Beyond discussing her past and all the ways it has shaped the “rock-a-doodle haircut and off-duty lesbian tractor mechanic outfit” she wears, Butcher plays best when she’s on her toes and reacting to her audience. In an album brimming with experiences well told—from the pepperoni pizza parties she attended as a child vegetarian to buying her dog dried bull’s penis—the moments that shine best are when she goes off-book and reveals a keen ability to improvise. As she recounts a story about recently getting a puppy, Butcher immediately halts at the audience’s lack of response. “Ooo, lizard crowd?” she asks. It’s such a quick moment it’s almost easy to overlook it, but Butcher takes that initial jibe and rather than get immediately back on track with her initial joke, she runs with it. She begins chiding the crowd for their fascination with lizards, as if that explains why they didn’t hoot and holler at her life choice to adopt a cuddlier creature.

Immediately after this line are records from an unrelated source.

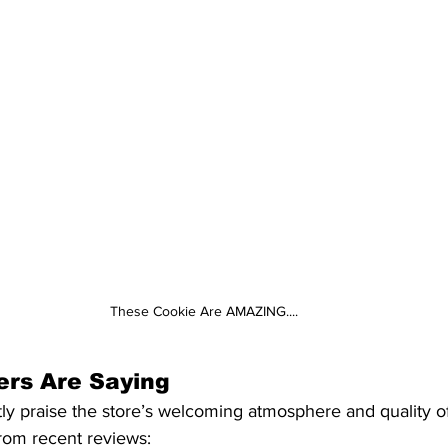
These Cookie Are AMAZING....
rs Are Saying
ly praise the store’s welcoming atmosphere and quality of
from recent reviews:​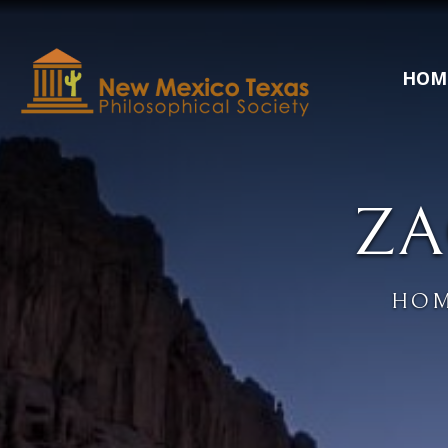
HOM
ZA
HO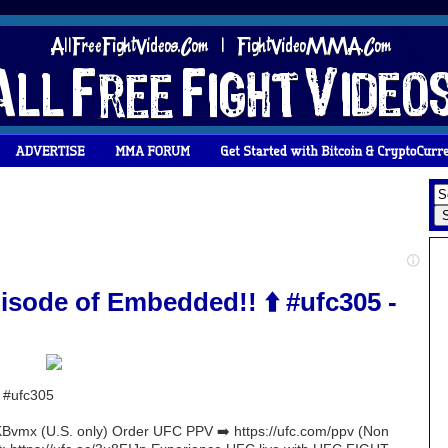
isode of Embedded!! ⬆️ #ufc305 -
️ #ufc305
Bvmx (U.S. only) Order UFC PPV ➡️ https://ufc.com/ppv (Non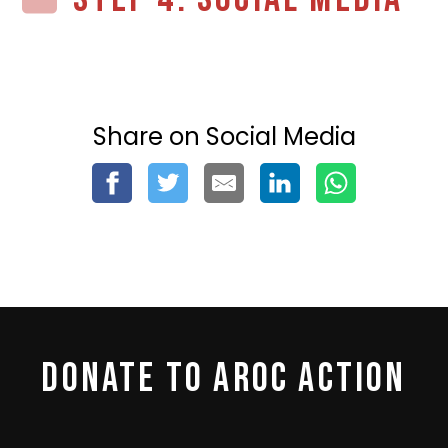
Share on Social Media
DONATE TO AROC ACTION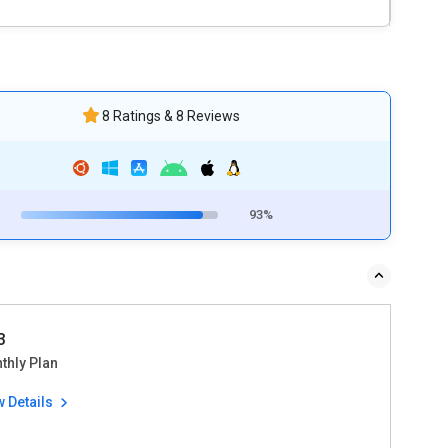
8 Ratings & 8 Reviews
93%
3
thly Plan
w Details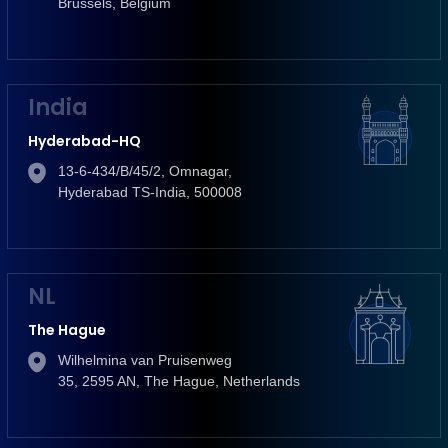
Brussels, Belgium
India
Hyderabad-HQ
13-6-434/B/45/2, Omnagar,
Hyderabad TS-India, 500008
NL
The Hague
Wilhelmina van Pruisenweg
35, 2595 AN, The Hague, Netherlands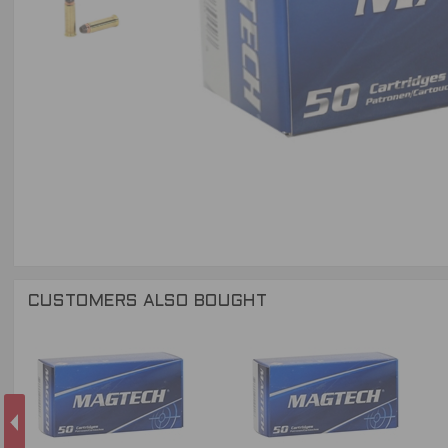
CUSTOMERS ALSO BOUGHT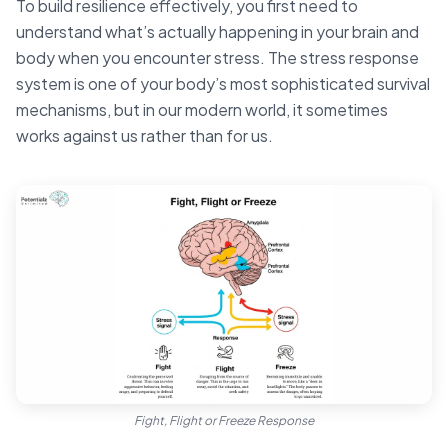
To build resilience effectively, you first need to
understand what’s actually happening in your brain and
body when you encounter stress. The stress response
system is one of your body’s most sophisticated survival
mechanisms, but in our modern world, it sometimes
works against us rather than for us.
Fight, Flight or Freeze Response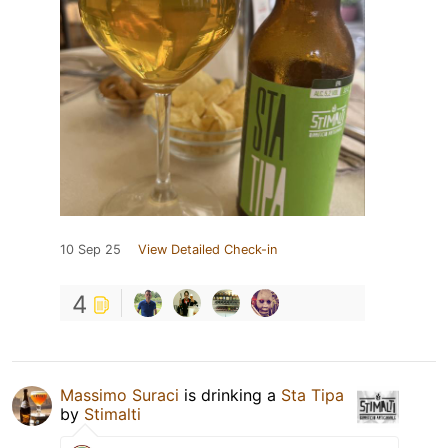
10 Sep 25
View Detailed Check-in
4
Massimo Suraci
is drinking a
Sta Tipa
by
Stimalti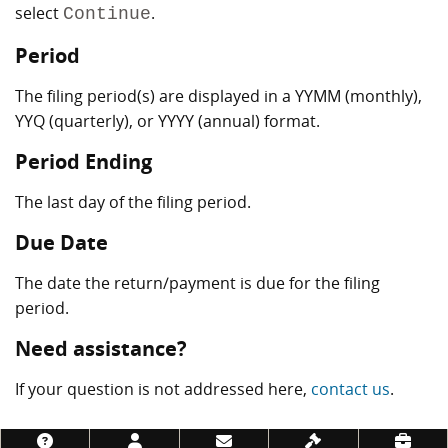
select
.
Continue
Period
The filing period(s) are displayed in a YYMM (monthly),
YYQ (quarterly), or YYYY (annual) format.
Period Ending
The last day of the filing period.
Due Date
The date the return/payment is due for the filing
period.
Need assistance?
If your question is not addressed here,
contact us
.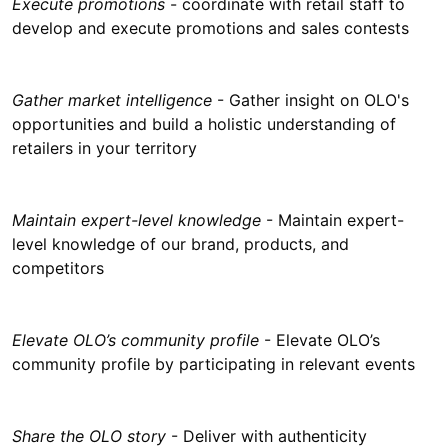
Execute promotions
- coordinate with retail staff to
develop and execute promotions and sales contests
Gather market intelligence
- Gather insight on OLO's
opportunities and build a holistic understanding of
retailers in your territory
Maintain expert-level knowledge
- Maintain expert-
level knowledge of our brand, products, and
competitors
Elevate OLO’s community profile
- Elevate OLO’s
community profile by participating in relevant events
Share the OLO story
- Deliver with authenticity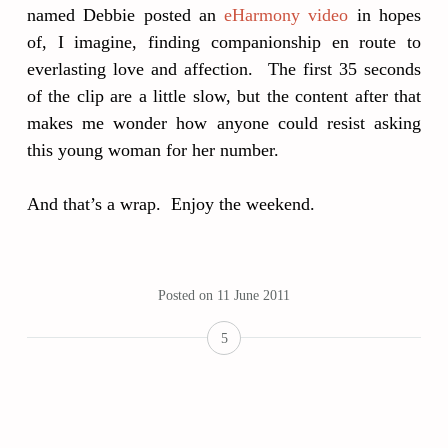
named Debbie posted an
eHarmony video
in hopes
of, I imagine, finding companionship en route to
everlasting love and affection. The first 35 seconds
of the clip are a little slow, but the content after that
makes me wonder how anyone could resist asking
this young woman for her number.
And that’s a wrap. Enjoy the weekend.
Posted on
11 June 2011
5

There are moments, albeit brief ones, where Butcher’s material seems unoriginal, like discovering dogs have no concept of time. But she doesn’t stay too long with such bits. Butcher’s beginning to that joke in particular may share common ground with other comedians’ similar observations, but she quickly jumps to a more absurd—and refreshing—level when it comes to pet ownership. Like how lucky she is to have a dog who shares her political beliefs and who simultaneously tests her vegetarianism by preferring to eat dried bull penises.

Butcher lets her (short) hair down on Butcher, showing off the “real” her (at least when it comes to close captioned audiences), and proving she’s a formidable comedian in her own right.